--- Input ---
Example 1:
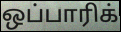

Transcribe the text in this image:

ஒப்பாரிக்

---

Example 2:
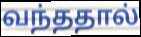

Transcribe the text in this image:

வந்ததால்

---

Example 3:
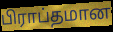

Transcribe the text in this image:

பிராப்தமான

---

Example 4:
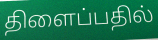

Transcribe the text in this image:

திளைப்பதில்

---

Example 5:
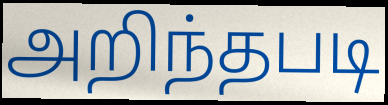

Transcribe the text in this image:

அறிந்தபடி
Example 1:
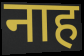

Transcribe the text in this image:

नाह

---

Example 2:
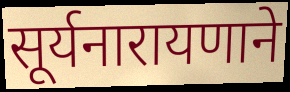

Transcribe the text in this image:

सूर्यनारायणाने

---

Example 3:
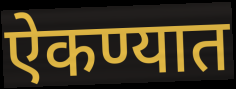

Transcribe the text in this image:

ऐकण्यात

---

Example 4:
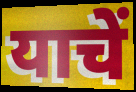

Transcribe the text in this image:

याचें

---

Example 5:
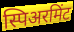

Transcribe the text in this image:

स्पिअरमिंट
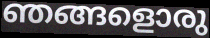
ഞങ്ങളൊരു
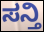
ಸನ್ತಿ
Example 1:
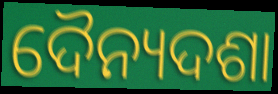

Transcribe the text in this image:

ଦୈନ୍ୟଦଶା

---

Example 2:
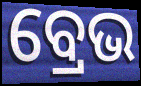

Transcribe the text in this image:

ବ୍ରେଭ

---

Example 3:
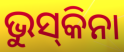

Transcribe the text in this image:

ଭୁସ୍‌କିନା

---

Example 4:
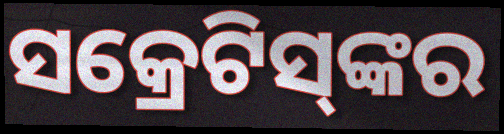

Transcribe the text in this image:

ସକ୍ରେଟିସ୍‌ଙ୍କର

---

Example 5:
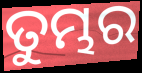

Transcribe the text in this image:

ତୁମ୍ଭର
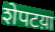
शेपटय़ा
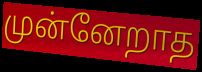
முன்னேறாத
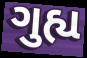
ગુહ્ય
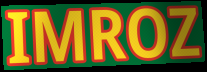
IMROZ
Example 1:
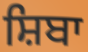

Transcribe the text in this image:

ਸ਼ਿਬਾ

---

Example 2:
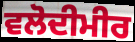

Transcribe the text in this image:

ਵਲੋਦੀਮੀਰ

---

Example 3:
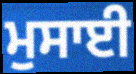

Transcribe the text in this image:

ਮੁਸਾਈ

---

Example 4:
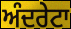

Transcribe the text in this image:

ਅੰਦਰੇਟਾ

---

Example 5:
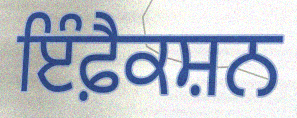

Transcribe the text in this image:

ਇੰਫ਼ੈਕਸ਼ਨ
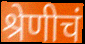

--- What the exercise asks ---
Arrange all of the lines above as a Markdown table with the columns Row and Text, giving each line a row number. Skip the blank lines and leave the pictures out.

--- Response ---
| Row | Text |
|---|---|
| 1 | Example 1: |
| 2 | Transcribe the text in this image: |
| 3 | ஒப்பாரிக் |
| 4 | --- |
| 5 | Example 2: |
| 6 | Transcribe the text in this image: |
| 7 | வந்ததால் |
| 8 | --- |
| 9 | Example 3: |
| 10 | Transcribe the text in this image: |
| 11 | பிராப்தமான |
| 12 | --- |
| 13 | Example 4: |
| 14 | Transcribe the text in this image: |
| 15 | திளைப்பதில் |
| 16 | --- |
| 17 | Example 5: |
| 18 | Transcribe the text in this image: |
| 19 | அறிந்தபடி |
| 20 | Example 1: |
| 21 | Transcribe the text in this image: |
| 22 | नाह |
| 23 | --- |
| 24 | Example 2: |
| 25 | Transcribe the text in this image: |
| 26 | सूर्यनारायणाने |
| 27 | --- |
| 28 | Example 3: |
| 29 | Transcribe the text in this image: |
| 30 | ऐकण्यात |
| 31 | --- |
| 32 | Example 4: |
| 33 | Transcribe the text in this image: |
| 34 | याचें |
| 35 | --- |
| 36 | Example 5: |
| 37 | Transcribe the text in this image: |
| 38 | स्पिअरमिंट |
| 39 | ഞങ്ങളൊരു |
| 40 | ಸನ್ತಿ |
| 41 | Example 1: |
| 42 | Transcribe the text in this image: |
| 43 | ଦୈନ୍ୟଦଶା |
| 44 | --- |
| 45 | Example 2: |
| 46 | Transcribe the text in this image: |
| 47 | ବ୍ରେଭ |
| 48 | --- |
| 49 | Example 3: |
| 50 | Transcribe the text in this image: |
| 51 | ଭୁସ୍‌କିନା |
| 52 | --- |
| 53 | Example 4: |
| 54 | Transcribe the text in this image: |
| 55 | ସକ୍ରେଟିସ୍‌ଙ୍କର |
| 56 | --- |
| 57 | Example 5: |
| 58 | Transcribe the text in this image: |
| 59 | ତୁମ୍ଭର |
| 60 | शेपटय़ा |
| 61 | முன்னேறாத |
| 62 | ગુહ્ય |
| 63 | IMROZ |
| 64 | Example 1: |
| 65 | Transcribe the text in this image: |
| 66 | ਸ਼ਿਬਾ |
| 67 | --- |
| 68 | Example 2: |
| 69 | Transcribe the text in this image: |
| 70 | ਵਲੋਦੀਮੀਰ |
| 71 | --- |
| 72 | Example 3: |
| 73 | Transcribe the text in this image: |
| 74 | ਮੁਸਾਈ |
| 75 | --- |
| 76 | Example 4: |
| 77 | Transcribe the text in this image: |
| 78 | ਅੰਦਰੇਟਾ |
| 79 | --- |
| 80 | Example 5: |
| 81 | Transcribe the text in this image: |
| 82 | ਇੰਫ਼ੈਕਸ਼ਨ |